Supplied text —
▶
At the moment, this chart is pushed into a personal Helm repository. To give a try you can execute:
$ helm repo add storeconnect https://storeconnect.github.io/helm-charts
$ helm install --set externalIp=<Kubernetes cluster ip> storeconnect/frost-server
Documentation about how to configure this chart can be found here.
If you are interested, I could merge this work into your FROST-Server code base. Let me kow.
@abourdon: Thank you for the great Helm chart! One point is not clear to me: why do you need to set the external ip?
You're using them in your db, http and mqtt service. I think none if this services needs an external IP. The db should be accessible only inside the cluster, for security reasons. The HTTP service should be exposed by the K8 built in Ingress-Component and mqtt should be exposed as Nodeport service (if needed).
Thank you @phertweck.
why do you need to set the external ip?
I had the idea to expose services outside of the cluster by using common port values (80 for HTTP, 1883 for MQTT...) instead of using a range of valid ports used by a NodePort service. But when I write that, I realize that this configuration is not portable if you want to deploy this chart into an existing cluster that already exposes these ports. I will fix it by using NodePorts.
The db should be accessible only inside the cluster, for security reasons
Yes you right, the database is an internal FROST component and FROST data must be fetched through the HTTP and MQTT API only. I will fix it.
The HTTP service should be exposed by the K8 built in Ingress-Component
I hesitated to define an Ingress service because this feature is in beta and not available in any Kubernetes release prior to 1.1. WDYT?
@abourdon Great! I had a look at the official Helm charts (e.g. Owncloud, Artifactory, ...). All of them are using Ingress for their HTTP services. Therfore I think you can assume that Ingress service is available on most clusters. If not, the Ingress service could be disabled like you've done it in the mqtt service.
Binding one application of the cluster to port 80 of the public IP adress can also be very critical, since no other application (even the K8 ingress) is reachable in the cluster through HTTP.
Another argument to why I used an ExternalIP service: to set the serviceRootUrl
configuration property. We need to set it with an ip (or a host) that is accessible from the outside of the cluster.
By using ExternalIP it works fine, because it is designed to do that: to expose a service from a given external ip. And as this ip needs to be known in advance, then we can easily configure our serviceRootUrl
with it.
◀
Instructions —
1: In the Helm chart discussion, restate the paragraph beginning "I had the idea to expose services" as a short bulleted list that keeps its main facts.
2: Carry on the Helm chart discussion after its last sentence.

Extracted records —
▶
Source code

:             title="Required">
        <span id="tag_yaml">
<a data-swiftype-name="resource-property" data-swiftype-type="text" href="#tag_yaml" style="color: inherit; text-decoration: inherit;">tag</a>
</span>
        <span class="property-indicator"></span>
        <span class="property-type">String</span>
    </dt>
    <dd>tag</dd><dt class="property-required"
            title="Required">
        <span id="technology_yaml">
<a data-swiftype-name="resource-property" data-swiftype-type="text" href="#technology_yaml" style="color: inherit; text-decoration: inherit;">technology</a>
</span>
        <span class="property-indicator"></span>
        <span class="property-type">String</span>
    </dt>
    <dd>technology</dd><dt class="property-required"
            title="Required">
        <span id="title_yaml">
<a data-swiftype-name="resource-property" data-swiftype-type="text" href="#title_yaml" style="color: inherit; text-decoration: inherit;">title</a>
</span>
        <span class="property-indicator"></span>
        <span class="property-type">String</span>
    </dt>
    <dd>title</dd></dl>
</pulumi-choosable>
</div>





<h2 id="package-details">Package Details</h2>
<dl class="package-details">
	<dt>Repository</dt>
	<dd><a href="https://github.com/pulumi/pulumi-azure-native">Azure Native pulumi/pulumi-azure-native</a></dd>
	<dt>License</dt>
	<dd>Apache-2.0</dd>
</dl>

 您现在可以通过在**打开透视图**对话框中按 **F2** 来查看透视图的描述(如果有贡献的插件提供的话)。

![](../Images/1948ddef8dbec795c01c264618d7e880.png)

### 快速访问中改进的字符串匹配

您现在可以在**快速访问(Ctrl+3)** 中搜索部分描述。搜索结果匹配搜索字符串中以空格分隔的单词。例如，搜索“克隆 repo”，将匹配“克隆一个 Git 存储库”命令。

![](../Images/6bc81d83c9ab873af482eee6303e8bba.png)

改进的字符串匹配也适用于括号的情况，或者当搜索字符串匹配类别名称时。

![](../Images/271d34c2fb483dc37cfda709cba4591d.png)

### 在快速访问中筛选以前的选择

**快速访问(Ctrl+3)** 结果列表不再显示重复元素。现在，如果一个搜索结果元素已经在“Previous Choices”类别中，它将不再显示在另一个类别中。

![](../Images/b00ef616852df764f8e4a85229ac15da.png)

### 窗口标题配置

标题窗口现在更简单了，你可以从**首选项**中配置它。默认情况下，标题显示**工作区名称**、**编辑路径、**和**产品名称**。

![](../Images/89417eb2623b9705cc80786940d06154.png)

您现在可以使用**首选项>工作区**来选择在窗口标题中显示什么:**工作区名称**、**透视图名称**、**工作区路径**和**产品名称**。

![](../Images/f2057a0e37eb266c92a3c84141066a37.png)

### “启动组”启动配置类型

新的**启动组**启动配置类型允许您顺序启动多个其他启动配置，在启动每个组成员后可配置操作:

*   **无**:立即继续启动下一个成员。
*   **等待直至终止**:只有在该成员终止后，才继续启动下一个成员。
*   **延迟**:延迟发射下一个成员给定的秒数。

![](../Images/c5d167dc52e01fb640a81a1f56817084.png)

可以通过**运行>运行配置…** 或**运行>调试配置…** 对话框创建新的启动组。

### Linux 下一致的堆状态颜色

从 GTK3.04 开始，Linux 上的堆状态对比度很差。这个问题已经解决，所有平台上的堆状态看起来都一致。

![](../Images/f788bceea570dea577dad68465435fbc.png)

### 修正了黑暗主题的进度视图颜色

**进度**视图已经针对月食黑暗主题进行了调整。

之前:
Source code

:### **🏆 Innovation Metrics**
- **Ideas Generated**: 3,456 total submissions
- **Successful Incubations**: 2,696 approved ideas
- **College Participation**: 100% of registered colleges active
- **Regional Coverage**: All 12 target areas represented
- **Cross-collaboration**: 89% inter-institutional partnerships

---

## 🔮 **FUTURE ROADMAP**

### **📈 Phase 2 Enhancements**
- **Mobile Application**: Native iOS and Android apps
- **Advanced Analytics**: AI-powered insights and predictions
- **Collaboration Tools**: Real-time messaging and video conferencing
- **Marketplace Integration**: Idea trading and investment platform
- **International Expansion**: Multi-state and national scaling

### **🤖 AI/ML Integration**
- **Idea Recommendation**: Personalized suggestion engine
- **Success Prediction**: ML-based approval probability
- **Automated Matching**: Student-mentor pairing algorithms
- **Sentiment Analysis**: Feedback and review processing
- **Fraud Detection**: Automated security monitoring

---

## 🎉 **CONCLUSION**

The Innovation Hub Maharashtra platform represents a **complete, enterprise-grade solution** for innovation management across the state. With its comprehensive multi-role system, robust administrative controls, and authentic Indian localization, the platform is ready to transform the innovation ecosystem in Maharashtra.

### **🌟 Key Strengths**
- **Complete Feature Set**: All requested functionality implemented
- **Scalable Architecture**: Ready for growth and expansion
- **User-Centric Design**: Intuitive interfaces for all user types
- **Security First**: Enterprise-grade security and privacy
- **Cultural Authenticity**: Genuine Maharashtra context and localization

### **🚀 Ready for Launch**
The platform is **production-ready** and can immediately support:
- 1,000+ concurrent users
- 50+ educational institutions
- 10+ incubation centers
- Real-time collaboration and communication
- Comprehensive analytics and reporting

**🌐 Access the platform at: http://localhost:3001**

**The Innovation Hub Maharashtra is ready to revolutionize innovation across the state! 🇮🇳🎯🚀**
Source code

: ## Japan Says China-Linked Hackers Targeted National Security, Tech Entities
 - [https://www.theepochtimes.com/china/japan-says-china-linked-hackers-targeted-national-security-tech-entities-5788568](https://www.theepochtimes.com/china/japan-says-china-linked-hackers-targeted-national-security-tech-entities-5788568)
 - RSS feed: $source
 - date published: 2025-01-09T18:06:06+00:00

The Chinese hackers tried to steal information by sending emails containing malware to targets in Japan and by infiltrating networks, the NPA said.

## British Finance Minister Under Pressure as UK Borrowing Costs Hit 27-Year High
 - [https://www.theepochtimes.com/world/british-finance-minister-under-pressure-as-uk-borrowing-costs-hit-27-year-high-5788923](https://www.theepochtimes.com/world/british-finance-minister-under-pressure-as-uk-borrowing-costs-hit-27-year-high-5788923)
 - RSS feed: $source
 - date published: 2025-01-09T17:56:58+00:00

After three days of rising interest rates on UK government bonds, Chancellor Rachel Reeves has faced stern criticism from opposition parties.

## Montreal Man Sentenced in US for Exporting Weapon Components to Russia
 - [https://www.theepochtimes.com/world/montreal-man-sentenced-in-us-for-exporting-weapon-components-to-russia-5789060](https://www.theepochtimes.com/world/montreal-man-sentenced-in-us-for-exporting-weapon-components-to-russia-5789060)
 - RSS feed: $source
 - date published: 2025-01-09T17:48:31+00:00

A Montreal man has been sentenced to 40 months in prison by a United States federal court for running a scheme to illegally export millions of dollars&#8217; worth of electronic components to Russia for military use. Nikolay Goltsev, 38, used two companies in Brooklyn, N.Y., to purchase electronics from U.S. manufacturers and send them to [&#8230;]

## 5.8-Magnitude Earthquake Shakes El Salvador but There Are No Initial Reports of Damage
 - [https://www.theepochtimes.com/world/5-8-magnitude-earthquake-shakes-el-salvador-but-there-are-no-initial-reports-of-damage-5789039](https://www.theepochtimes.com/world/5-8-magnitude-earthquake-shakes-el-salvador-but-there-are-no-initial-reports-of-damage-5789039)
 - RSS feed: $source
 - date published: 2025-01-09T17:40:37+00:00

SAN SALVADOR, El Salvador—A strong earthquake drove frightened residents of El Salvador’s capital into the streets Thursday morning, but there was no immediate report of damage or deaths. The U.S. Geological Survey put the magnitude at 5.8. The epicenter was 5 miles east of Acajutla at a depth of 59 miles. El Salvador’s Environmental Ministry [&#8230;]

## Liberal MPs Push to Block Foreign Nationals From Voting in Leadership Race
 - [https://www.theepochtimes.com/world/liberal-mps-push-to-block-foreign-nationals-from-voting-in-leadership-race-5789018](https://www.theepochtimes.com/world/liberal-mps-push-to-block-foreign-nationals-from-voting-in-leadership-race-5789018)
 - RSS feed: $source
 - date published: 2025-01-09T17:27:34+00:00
◀
Answers —
1:
- The plan was to expose services outside the cluster on common ports, such as 80 for HTTP and 1883 for MQTT, rather than the port range that a NodePort service uses.
- That setup is not portable to an existing cluster that already exposes those ports.
- The fix will be to use NodePorts.

2:
By using Ingress, it works also fine for the same reasons and also because our service serves on HTTP.
But, if Ingress is disabled and if we cannot use an ExternalIP service, then how to dynamically know the external ip (or host) to use in serviceRootUrl
?
Any idea @phertweck?
@abourdon Yes, the serviceRootURL
must be provided to generate the correct links. However it's very dangerous to link this property to the externalIp. Like mentioned before: You can only bind one service to your external ip adress on port 80/443. This means if you deploy FROST-Server in your K8 cluster, exposed on port 80 on your public ip adress, you can't deploy any other web application in your cluster (unless you have multpile external ips). So you loose the flexibility of the cluster.
Therefore I think you won't use your cluster without any L8 reverse proxy/load balancer. This can be done by ingress or you deploy your own service doing this multiplexing.
I hope my explanation was clear enough. I think this this article gives a good overview about those K8 concepts.
To sum up, I suggest the following: Remove all externalIp settings. Expose Mqtt as node port service and make it deactivatable. Expose the FROST-HTTP through an ingress resource. Make the serviceRootUrl
independantly settable, since I don't know if you have access to the domain name or external ip at this point.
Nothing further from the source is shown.